First-generation cephalosporins (cephalexin): Inadequate coverage since ~50% of H. influenzae strains produce β-lactamase 2.
Red-Flag Situations Requiring Urgent ENT Referral
- No improvement after 7 days of appropriate second-line antibiotic therapy 2, 6
- Any worsening of symptoms at any time (increasing facial pain, fever, purulent drainage) 2, 6
- Signs of complications: severe headache, visual changes, periorbital swelling/erythema, proptosis, diplopia, altered mental status, cranial nerve deficits 2, 6
- Recurrent sinusitis (≥3 episodes per year) suggesting underlying allergic rhinitis, immunodeficiency, or anatomic abnormalities 1, 2
Common Pitfalls to Avoid
Do not obtain routine imaging (X-ray or CT) for uncomplicated ABRS; up to 87% of viral URIs show sinus abnormalities on imaging, leading to unnecessary interventions 2.

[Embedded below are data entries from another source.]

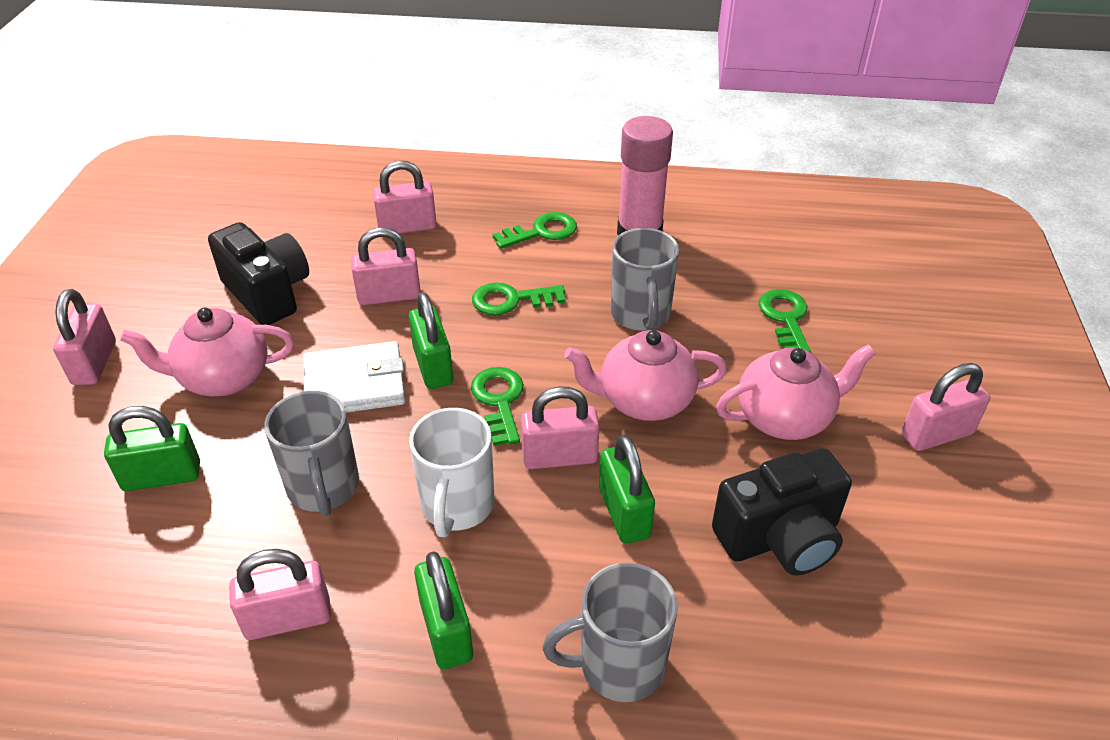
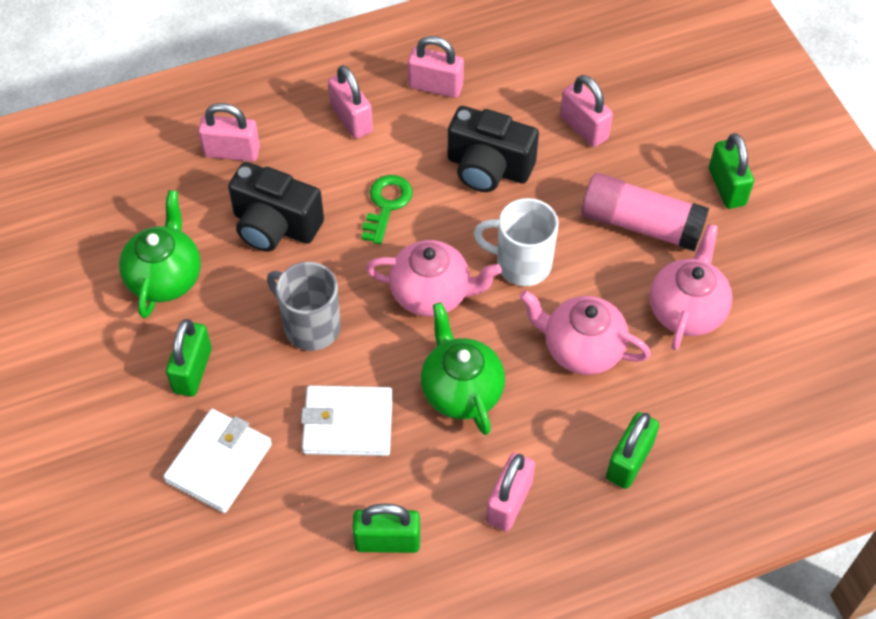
green key: 4 -> 1
green teapot: 0 -> 2
grey mug: 3 -> 1
pink padlock: 6 -> 5
white wallet: 1 -> 2

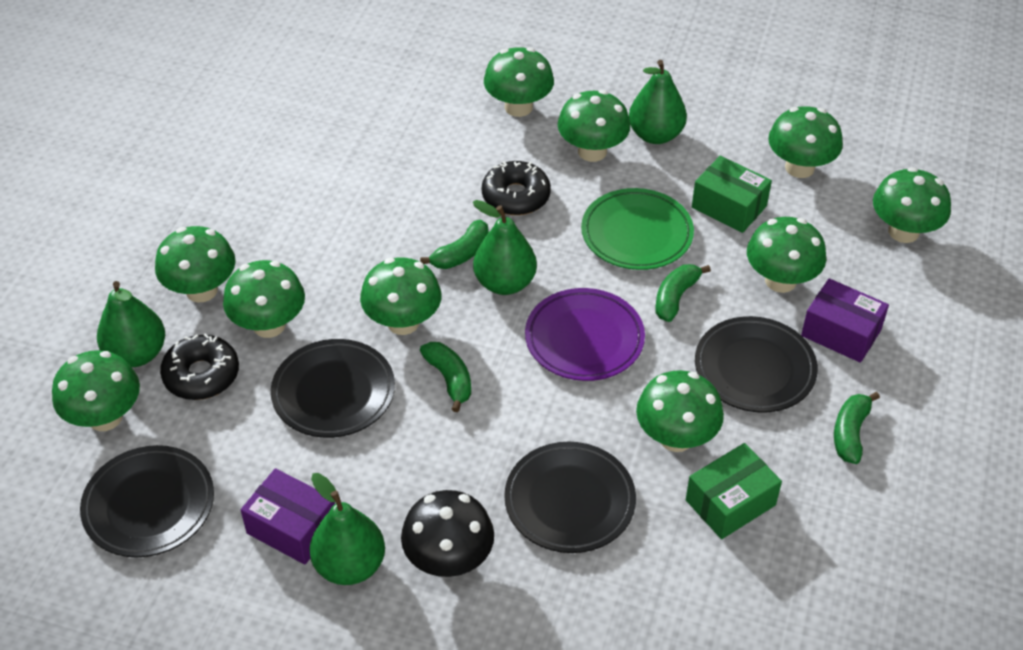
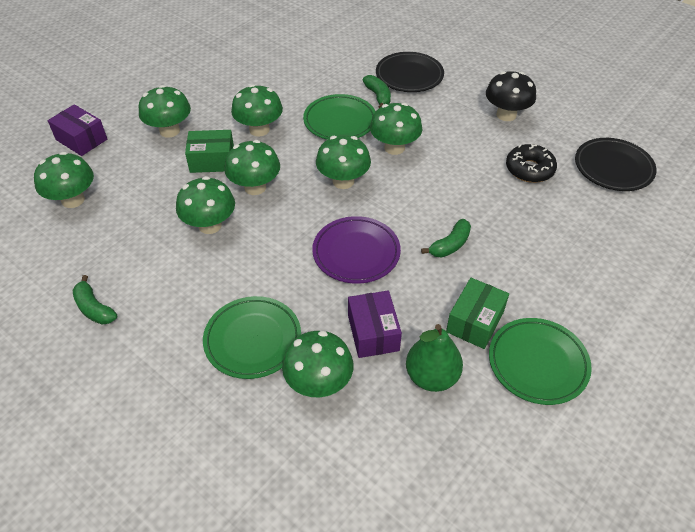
black donut: 2 -> 1
black plate: 4 -> 2
green banana: 4 -> 3
green mushroom: 10 -> 8
green pear: 4 -> 1
green plate: 1 -> 3

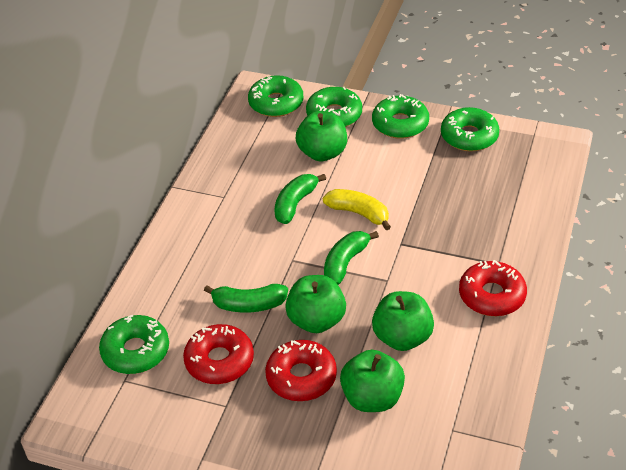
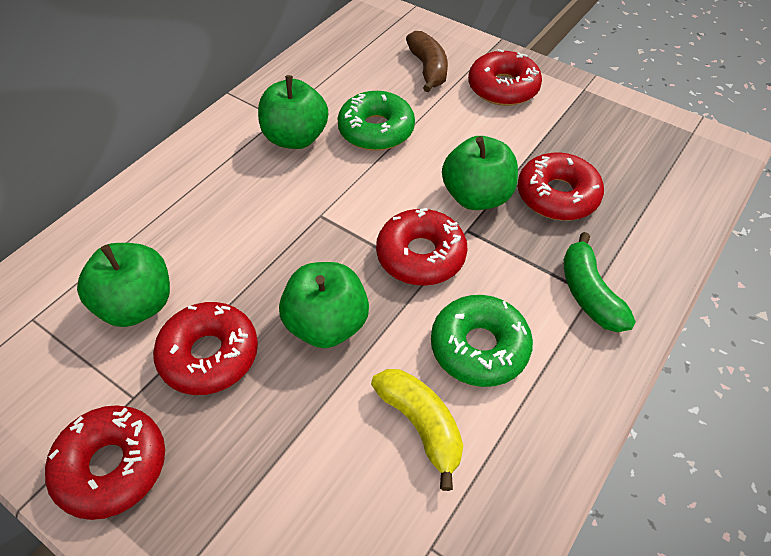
brown banana: 0 -> 1
green banana: 3 -> 1
green donut: 5 -> 2
red donut: 3 -> 5

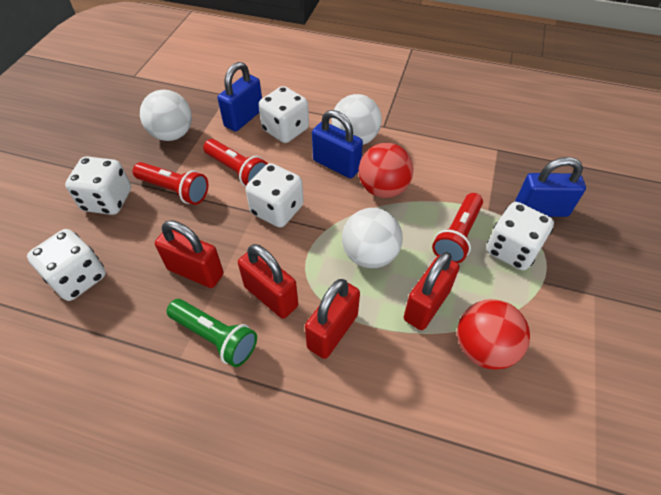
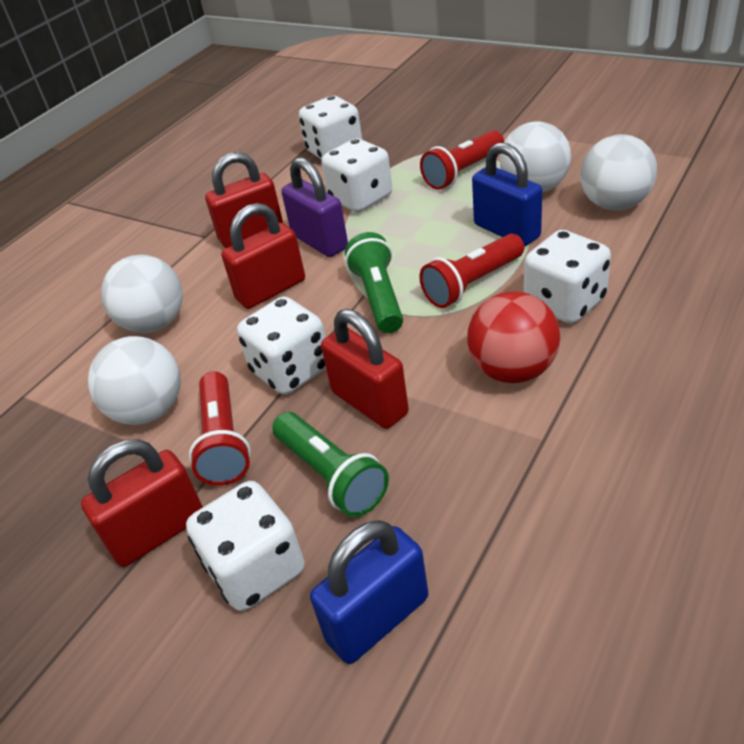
blue padlock: 3 -> 2
green flashlight: 1 -> 2
purple padlock: 0 -> 1
red ball: 2 -> 1
white ball: 3 -> 4

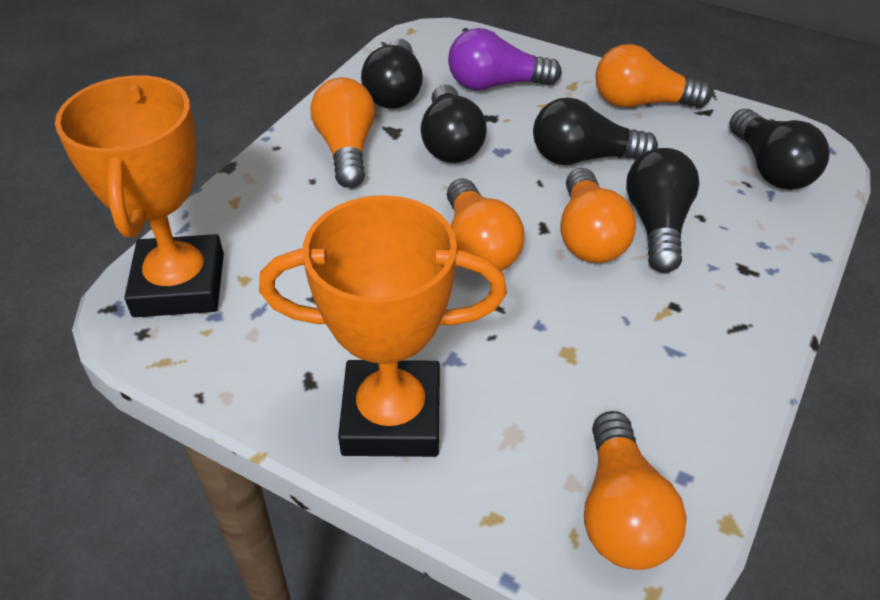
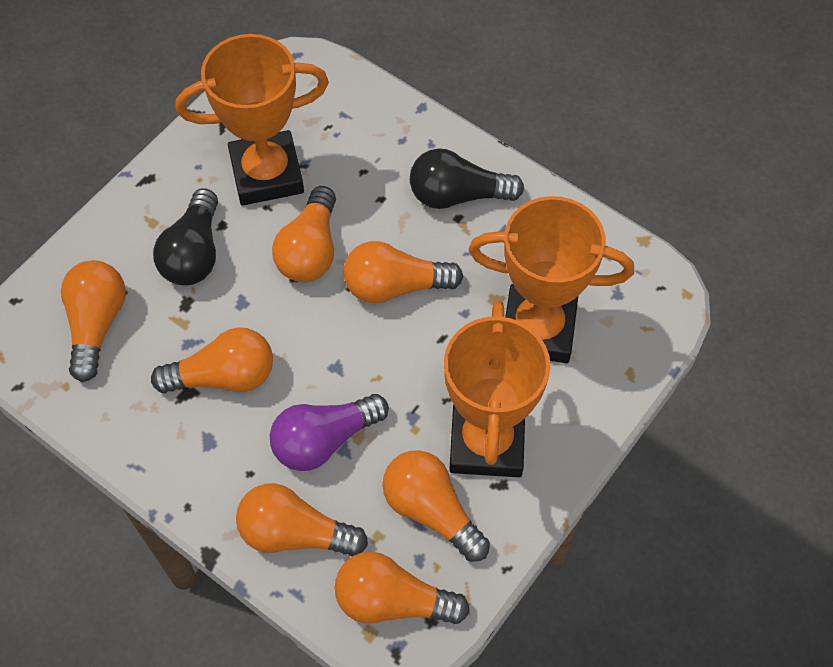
black light bulb: 5 -> 2
orange light bulb: 5 -> 7
orange trophy: 2 -> 3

Do not use fluoroquinolones as first-line therapy in patients without documented β-lactam allergy—reserve them to prevent resistance development 2.
Ensure adequate treatment duration (≥5 days for adults, ≥10 days for children) to prevent relapse 2, 4.
Gastrointestinal adverse effects with amoxicillin-clavulanate are common: diarrhea in 40–43% of patients; severe diarrhea in 7–8% 2, 6.